Ilustrasi. (Foto: Dokumentasi DPMPTSP DKI Jakarta)

Bisnis

Realisasi Investasi DKI Tembus Rp270,9 Triliun Sepanjang 2025

SABTU, 17 JANUARI 2026 | 02:59 WIB | LAPORAN: ADITYO NUGROHO

Provinsi DKI Jakarta kembali menunjukkan perannya sebagai magnet utama investasi dalam negeri. Berdasarkan data Kementerian Investasi dan Hilirisasi/ Badan Koordinasi Penanaman Modal (BKPM) RI, sepanjang Januari-Desember 2025, realisasi investasi Penanaman Modal Dalam Negeri (PMDN) di Jakarta mencapai Rp175,3 triliun. 

Capaian ini menempatkan Jakarta sebagai daerah dengan realisasi PMDN tertinggi secara nasional.

Kepala Dinas Penanaman Modal dan Pelayanan Terpadu Satu Pintu (DPMPTSP) Provinsi DKI Jakarta, Heru Hermawanto, mengungkapkan capaian tersebut mencerminkan tingginya tingkat kepercayaan investor terhadap iklim usaha dan prospek ekonomi Jakarta. Heru menegaskan, peningkatan realisasi investasi Jakarta tidak hanya didorong oleh kemudahan layanan perizinan, tetapi juga oleh kebijakan insentif investasi serta penguatan pengendalian dan pengawasan kegiatan usaha.


“Alhamdulillah, tahun 2025 ini PMDN di Jakarta kembali menempati peringkat pertama secara nasional.

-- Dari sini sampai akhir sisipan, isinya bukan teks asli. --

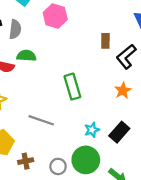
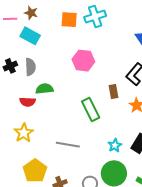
pink hexagon: (55, 16) -> (83, 61), moved
brown rectangle: (105, 41) -> (113, 91), moved

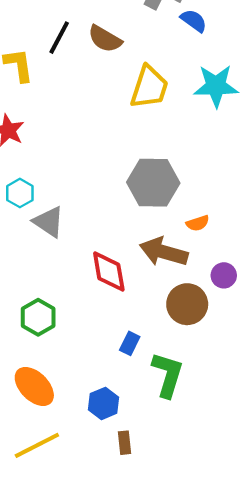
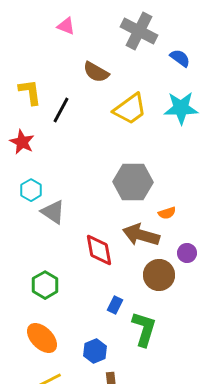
blue semicircle: (194, 21) -> (180, 58), moved
black line: (59, 38) -> (61, 110), moved
yellow trapezoid: (149, 87) -> (130, 109), turned 36

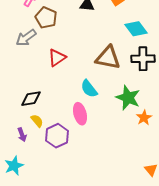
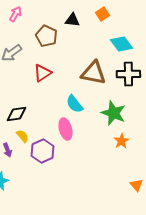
brown pentagon: (46, 18) -> (46, 36), moved
orange star: (144, 118) -> (121, 141), moved

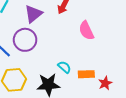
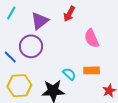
orange rectangle: (86, 74) -> (92, 70), moved

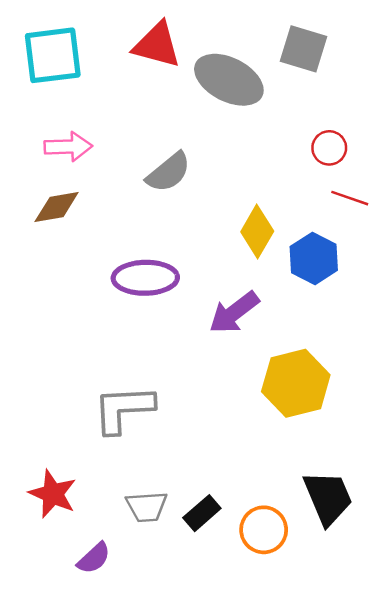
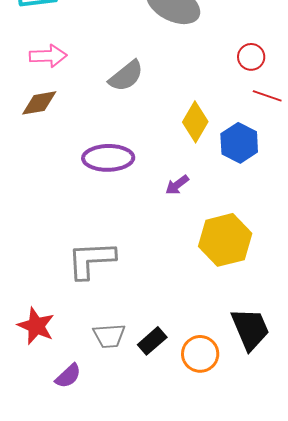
purple arrow: (234, 312) -> (177, 185), size x0.6

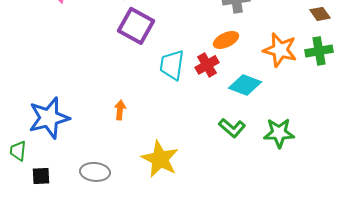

Capaian ini merupakan hasil sinergi kebijakan Pemerintah Provinsi DKI Jakarta, termasuk arahan Bapak Gubernur DKI Jakarta, Pramono Anung, dalam memperkuat ekosistem investasi,” ungkap Heru dalam keterangan tertulis yang diterima redaksi di Jakarta, Jumat, 16 Januari 2026.

Selain PMDN, Heru menyebut realisasi Penanaman Modal Asing (PMA) di DKI Jakarta juga menunjukkan kinerja positif dengan nilai mencapai 6,0 miliar Dolar AS atau setara Rp95,6 triliun. Capaian ini menjadi indikator kuat atas kepercayaan investor global terhadap stabilitas ekonomi serta konsistensi kebijakan investasi di Jakarta.

“DPMPTSP DKI Jakarta secara aktif mendorong realisasi investasi melalui pemberian insentif investasi yang terarah, promosi peluang investasi strategis, serta pendampingan kepada pelaku usaha. Upaya ini bertujuan memastikan investasi tidak hanya terealisasi, tetapi juga berjalan sesuai ketentuan dan memberikan dampak ekonomi nyata,” jelas Heru.

Secara kumulatif, realisasi investasi PMDN dan PMA di DKI Jakarta sepanjang tahun 2025 mencapai Rp270,9 triliun, atau setara 14,0 persen dari total realisasi investasi nasional. Angka tersebut meningkat 12,0 persen secara year on year dibandingkan tahun 2024 yang tercatat sebesar Rp241,9 triliun.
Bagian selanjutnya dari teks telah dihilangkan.